→ **WHAT IS BEING ASKED**:
Although the records contain pictures, only their text should be set down, exactly as written.

→ **RECORDED INFORMATION**:
Segment Open
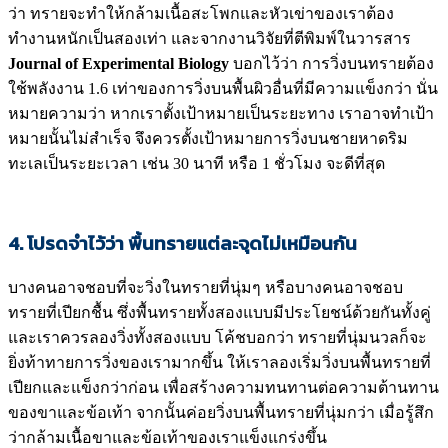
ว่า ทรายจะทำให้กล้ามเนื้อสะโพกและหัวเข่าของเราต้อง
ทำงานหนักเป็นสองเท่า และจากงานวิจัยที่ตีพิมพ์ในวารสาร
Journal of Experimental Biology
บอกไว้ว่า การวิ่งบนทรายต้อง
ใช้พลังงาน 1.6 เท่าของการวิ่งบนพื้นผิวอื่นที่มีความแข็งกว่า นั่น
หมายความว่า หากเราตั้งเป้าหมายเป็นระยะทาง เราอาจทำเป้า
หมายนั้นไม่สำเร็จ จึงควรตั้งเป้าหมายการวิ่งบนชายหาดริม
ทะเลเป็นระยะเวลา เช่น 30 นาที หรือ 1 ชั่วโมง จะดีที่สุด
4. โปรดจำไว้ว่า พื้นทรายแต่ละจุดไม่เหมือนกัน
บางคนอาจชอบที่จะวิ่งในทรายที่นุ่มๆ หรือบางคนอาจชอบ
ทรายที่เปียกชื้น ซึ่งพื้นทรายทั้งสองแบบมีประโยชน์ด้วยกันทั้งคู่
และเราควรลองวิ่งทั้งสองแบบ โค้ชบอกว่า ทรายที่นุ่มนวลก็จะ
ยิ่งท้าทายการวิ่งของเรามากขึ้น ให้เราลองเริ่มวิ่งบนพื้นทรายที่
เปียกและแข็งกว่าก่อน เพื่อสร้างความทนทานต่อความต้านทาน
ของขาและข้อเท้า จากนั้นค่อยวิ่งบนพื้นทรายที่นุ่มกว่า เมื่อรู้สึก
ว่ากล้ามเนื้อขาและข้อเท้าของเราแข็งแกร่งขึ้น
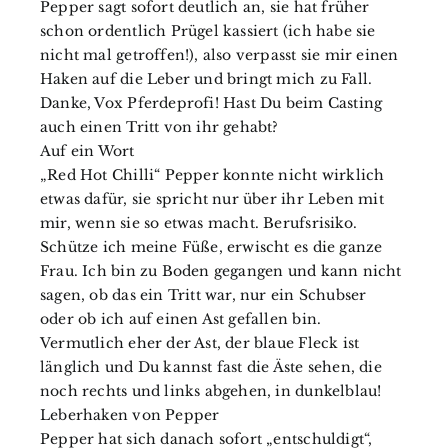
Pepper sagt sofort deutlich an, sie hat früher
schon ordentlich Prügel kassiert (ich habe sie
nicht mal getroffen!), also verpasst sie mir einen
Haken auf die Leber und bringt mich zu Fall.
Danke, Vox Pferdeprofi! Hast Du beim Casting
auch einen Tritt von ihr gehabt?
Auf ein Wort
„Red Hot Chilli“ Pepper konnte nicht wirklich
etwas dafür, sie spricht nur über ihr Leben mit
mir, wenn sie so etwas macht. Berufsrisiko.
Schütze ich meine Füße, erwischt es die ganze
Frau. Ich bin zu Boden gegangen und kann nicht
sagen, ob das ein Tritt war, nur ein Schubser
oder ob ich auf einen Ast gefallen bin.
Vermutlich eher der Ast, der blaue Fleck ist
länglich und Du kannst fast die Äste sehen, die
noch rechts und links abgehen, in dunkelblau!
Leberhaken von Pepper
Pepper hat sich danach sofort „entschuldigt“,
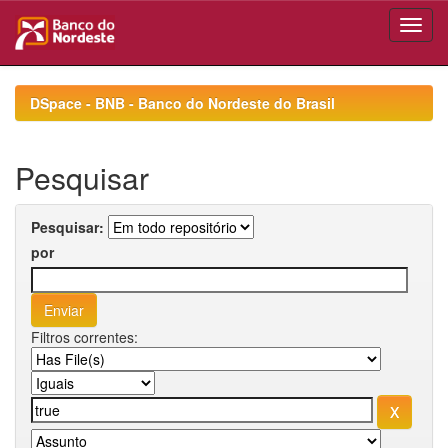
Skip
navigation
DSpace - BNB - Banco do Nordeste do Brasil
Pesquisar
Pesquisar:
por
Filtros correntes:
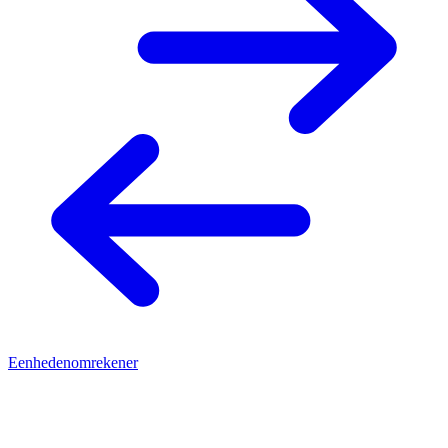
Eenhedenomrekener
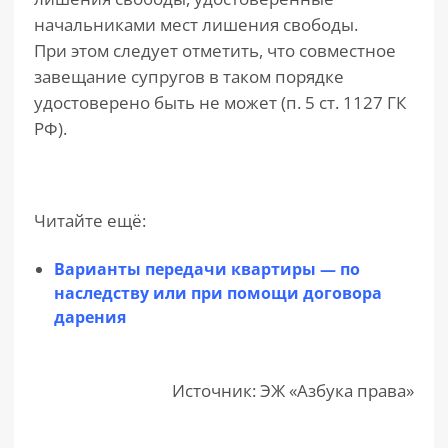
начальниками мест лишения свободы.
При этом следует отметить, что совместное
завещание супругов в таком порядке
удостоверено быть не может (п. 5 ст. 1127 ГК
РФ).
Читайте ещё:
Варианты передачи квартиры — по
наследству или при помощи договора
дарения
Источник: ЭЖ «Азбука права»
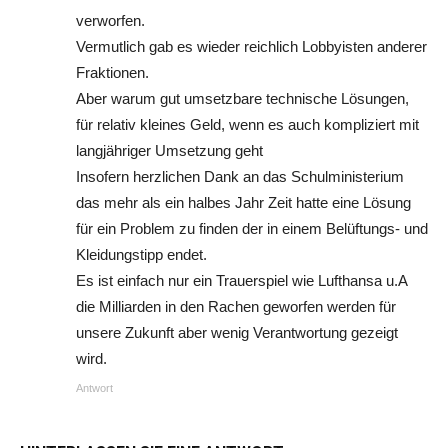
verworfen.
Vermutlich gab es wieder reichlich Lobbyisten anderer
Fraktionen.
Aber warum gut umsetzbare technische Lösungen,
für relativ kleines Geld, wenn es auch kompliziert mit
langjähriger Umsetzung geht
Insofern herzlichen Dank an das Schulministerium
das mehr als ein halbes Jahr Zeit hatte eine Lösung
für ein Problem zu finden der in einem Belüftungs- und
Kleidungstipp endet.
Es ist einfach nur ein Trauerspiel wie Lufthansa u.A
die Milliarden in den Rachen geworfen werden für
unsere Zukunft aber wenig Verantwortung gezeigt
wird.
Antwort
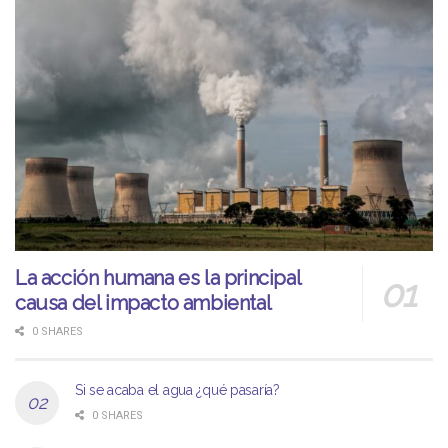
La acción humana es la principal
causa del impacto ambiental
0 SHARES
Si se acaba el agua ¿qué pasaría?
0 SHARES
Segment Closed
→ **ANSWER BOX**:
ว่า ทรายจะทำให้กล้ามเนื้อสะโพกและหัวเข่าของเราต้อง
ทำงานหนักเป็นสองเท่า และจากงานวิจัยที่ตีพิมพ์ในวารสาร
Journal of Experimental Biology
บอกไว้ว่า การวิ่งบนทรายต้อง
ใช้พลังงาน 1.6 เท่าของการวิ่งบนพื้นผิวอื่นที่มีความแข็งกว่า นั่น
หมายความว่า หากเราตั้งเป้าหมายเป็นระยะทาง เราอาจทำเป้า
หมายนั้นไม่สำเร็จ จึงควรตั้งเป้าหมายการวิ่งบนชายหาดริม
ทะเลเป็นระยะเวลา เช่น 30 นาที หรือ 1 ชั่วโมง จะดีที่สุด
4. โปรดจำไว้ว่า พื้นทรายแต่ละจุดไม่เหมือนกัน
บางคนอาจชอบที่จะวิ่งในทรายที่นุ่มๆ หรือบางคนอาจชอบ
ทรายที่เปียกชื้น ซึ่งพื้นทรายทั้งสองแบบมีประโยชน์ด้วยกันทั้งคู่
และเราควรลองวิ่งทั้งสองแบบ โค้ชบอกว่า ทรายที่นุ่มนวลก็จะ
ยิ่งท้าทายการวิ่งของเรามากขึ้น ให้เราลองเริ่มวิ่งบนพื้นทรายที่
เปียกและแข็งกว่าก่อน เพื่อสร้างความทนทานต่อความต้านทาน
ของขาและข้อเท้า จากนั้นค่อยวิ่งบนพื้นทรายที่นุ่มกว่า เมื่อรู้สึก
ว่ากล้ามเนื้อขาและข้อเท้าของเราแข็งแกร่งขึ้น
Pepper sagt sofort deutlich an, sie hat früher
schon ordentlich Prügel kassiert (ich habe sie
nicht mal getroffen!), also verpasst sie mir einen
Haken auf die Leber und bringt mich zu Fall.
Danke, Vox Pferdeprofi! Hast Du beim Casting
auch einen Tritt von ihr gehabt?
Auf ein Wort
„Red Hot Chilli“ Pepper konnte nicht wirklich
etwas dafür, sie spricht nur über ihr Leben mit
mir, wenn sie so etwas macht. Berufsrisiko.
Schütze ich meine Füße, erwischt es die ganze
Frau. Ich bin zu Boden gegangen und kann nicht
sagen, ob das ein Tritt war, nur ein Schubser
oder ob ich auf einen Ast gefallen bin.
Vermutlich eher der Ast, der blaue Fleck ist
länglich und Du kannst fast die Äste sehen, die
noch rechts und links abgehen, in dunkelblau!
Leberhaken von Pepper
Pepper hat sich danach sofort „entschuldigt“,
Skip
navigation
DSpace - BNB - Banco do Nordeste do Brasil
Pesquisar
Pesquisar:
por
Filtros correntes:
Eenhedenomrekener
начальниками мест лишения свободы.
При этом следует отметить, что совместное
завещание супругов в таком порядке
удостоверено быть не может (п. 5 ст. 1127 ГК
РФ).
Читайте ещё:
Варианты передачи квартиры — по
наследству или при помощи договора
дарения
Источник: ЭЖ «Азбука права»
verworfen.
Vermutlich gab es wieder reichlich Lobbyisten anderer
Fraktionen.
Aber warum gut umsetzbare technische Lösungen,
für relativ kleines Geld, wenn es auch kompliziert mit
langjähriger Umsetzung geht
Insofern herzlichen Dank an das Schulministerium
das mehr als ein halbes Jahr Zeit hatte eine Lösung
für ein Problem zu finden der in einem Belüftungs- und
Kleidungstipp endet.
Es ist einfach nur ein Trauerspiel wie Lufthansa u.A
die Milliarden in den Rachen geworfen werden für
unsere Zukunft aber wenig Verantwortung gezeigt
wird.
Antwort
La acción humana es la principal
causa del impacto ambiental
0 SHARES
Si se acaba el agua ¿qué pasaría?
0 SHARES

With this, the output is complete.